My math didn't fail me too much, then :)

>[...]
> Although I don't see
> what could be wrong. It's simply the total number of code letters used
> divided by the total of all word frequencies, and my original corpus
> was slightly more than a million words, so that number looks right.
> I'll double check it.

It should be something like: sum_for_all_words(frequency * code_letters)
/ sum_for_all_words(frequency). I.e. the total number of letters used to
encode the corpus divided by to total number of words. This should give
the average letters per word used to encode the complete corpus.

If you need help debugging the code, you can send it to me privately.
I'm usually good at spotting other people's bugs. I just wish I could
use that superpower for my own programs :(

--
Paulo Marques - www.grupopie.com

"C++ : increment the value of C and use the old one"
From: Fiziwig on
On Jul 23, 11:06 am, Paulo Marques <pmarq...(a)grupopie.com> wrote:

>
> It should be something like: sum_for_all_words(frequency * code_letters)
> / sum_for_all_words(frequency). I.e. the total number of letters used to
> encode the corpus divided by to total number of words. This should give
> the average letters per word used to encode the complete corpus.
>
> If you need help debugging the code, you can send it to me privately.
> I'm usually good at spotting other people's bugs. I just wish I could
> use that superpower for my own programs :(

I found it. In my recursive display function I misplaced one line of
code so I was taking "strlen( tag )* lpScan->weight" before I appended
the final letter for this branch to the tag, so I ended up counting
the length of all the tags as one less than they should have been. I
fixed that and got:

Total Words 1075617
Total Letters 2321741
Average letters per word 2.16

SO overall, Huffman gets 2.16 vs my hand-made 2.35, or 8% improvement.

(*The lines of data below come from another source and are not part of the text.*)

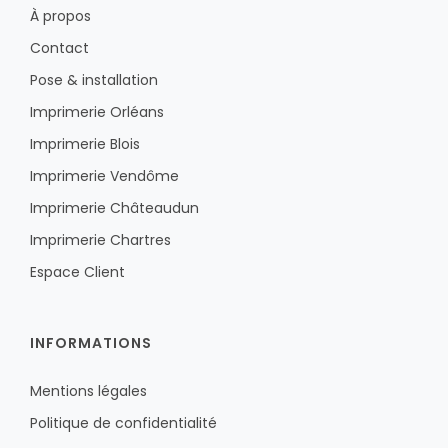
À propos
Contact
Pose & installation
Imprimerie Orléans
Imprimerie Blois
Imprimerie Vendôme
Imprimerie Châteaudun
Imprimerie Chartres
Espace Client
INFORMATIONS
Mentions légales
Politique de confidentialité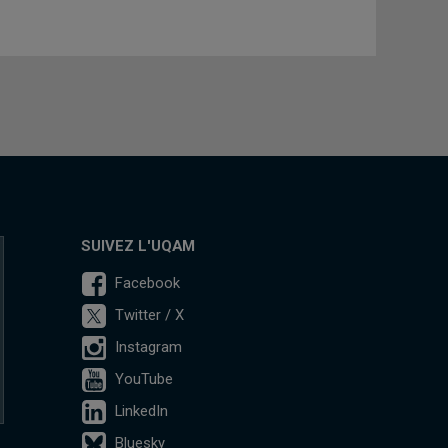
SUIVEZ L'UQAM
Facebook
Twitter / X
Instagram
YouTube
LinkedIn
Bluesky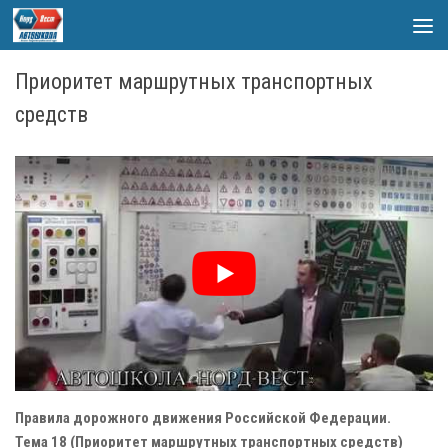
Skip to content
Приоритет маршрутных транспортных
средств
Правила дорожного движения Российской Федерации.
Тема 18 (Приоритет маршрутных транспортных средств)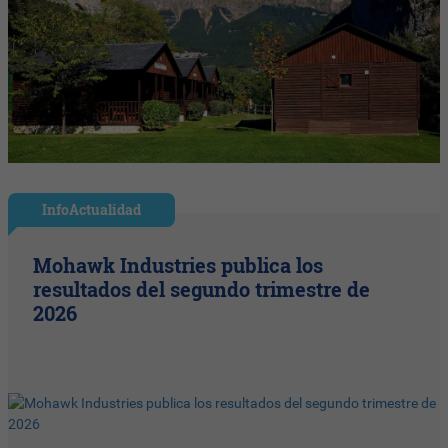
InfoActualidad
Mohawk Industries publica los
resultados del segundo trimestre de
2026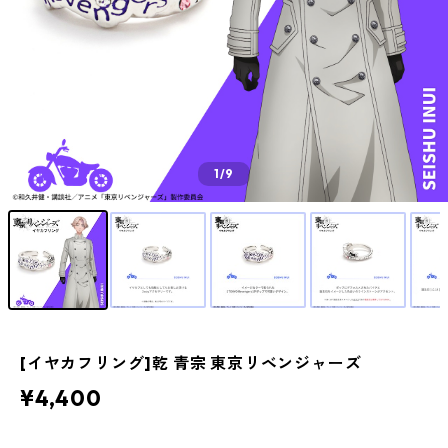
1
/9
[イヤカフリング]乾 青宗 東京リベンジャーズ
¥4,400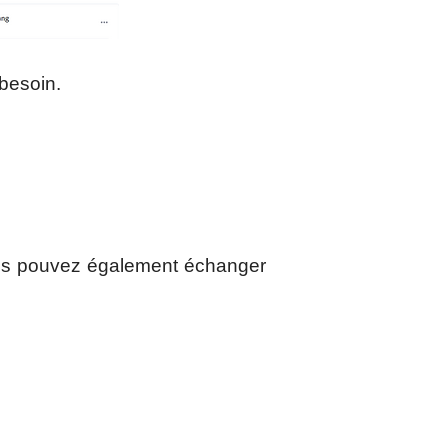
 besoin.
s pouvez également échanger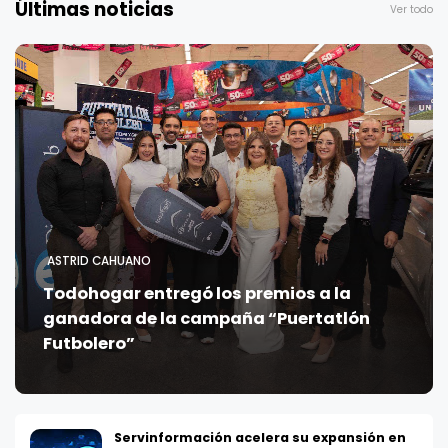
Últimas noticias
Ver todo
ASTRID CAHUANO
Todohogar entregó los premios a la
ganadora de la campaña “Puertatlón
Futbolero”
Servinformación acelera su expansión en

But more important, I learned a lot by doing this exercise. :)

BTW: as an alternative for making pronounceable codes, I discovered
the best approach is to build codes purely out of consonants, and then
add any old vowels you please when you use the codes. The human ear is
better at picking harmonious vowels than any program could be. So PTN
could be pronounced "patuma", or "aputiamu", or whatever you like,
without disturbing the self-segregating property. Adding a few rules
like "X" = "sh", "C" = "ch", and "Q"="th" makes even oddballs like XQ,
and CCN easy: "shathu", "chachani". Move over Apache Code Talkers. You
have met your match. :)

--gary
From: MrD on
Fiziwig wrote:
> So PTN could be pronounced "patuma", or "aputiamu", or whatever you
> like,

More like "potion" or "patina" or "epitonia", but not "Opountia". If I
understand you correctly.

--
MrD.
From: rossum on
On Fri, 23 Jul 2010 12:08:08 -0700 (PDT), Fiziwig <fiziwig(a)gmail.com>
wrote:

>Move over Apache Code Talkers.
I thought they were Navaho Code Talkers, or were the Apache used as
well?

rossum

From: Fiziwig on
On Jul 24, 5:01 am, rossum <rossu...(a)coldmail.com> wrote:
> On Fri, 23 Jul 2010 12:08:08 -0700 (PDT), Fiziwig <fizi...(a)gmail.com>
> wrote:
>
> >Move over Apache Code Talkers.
>
> I thought they were Navaho Code Talkers, or were the Apache used as
> well?
>
> rossum

I looked it up. I stand corrected. They were Navajo, Cherokee, Choctaw
and Comanche. No Apache. Even at my advanced age I learn something new
every day. :)

--gary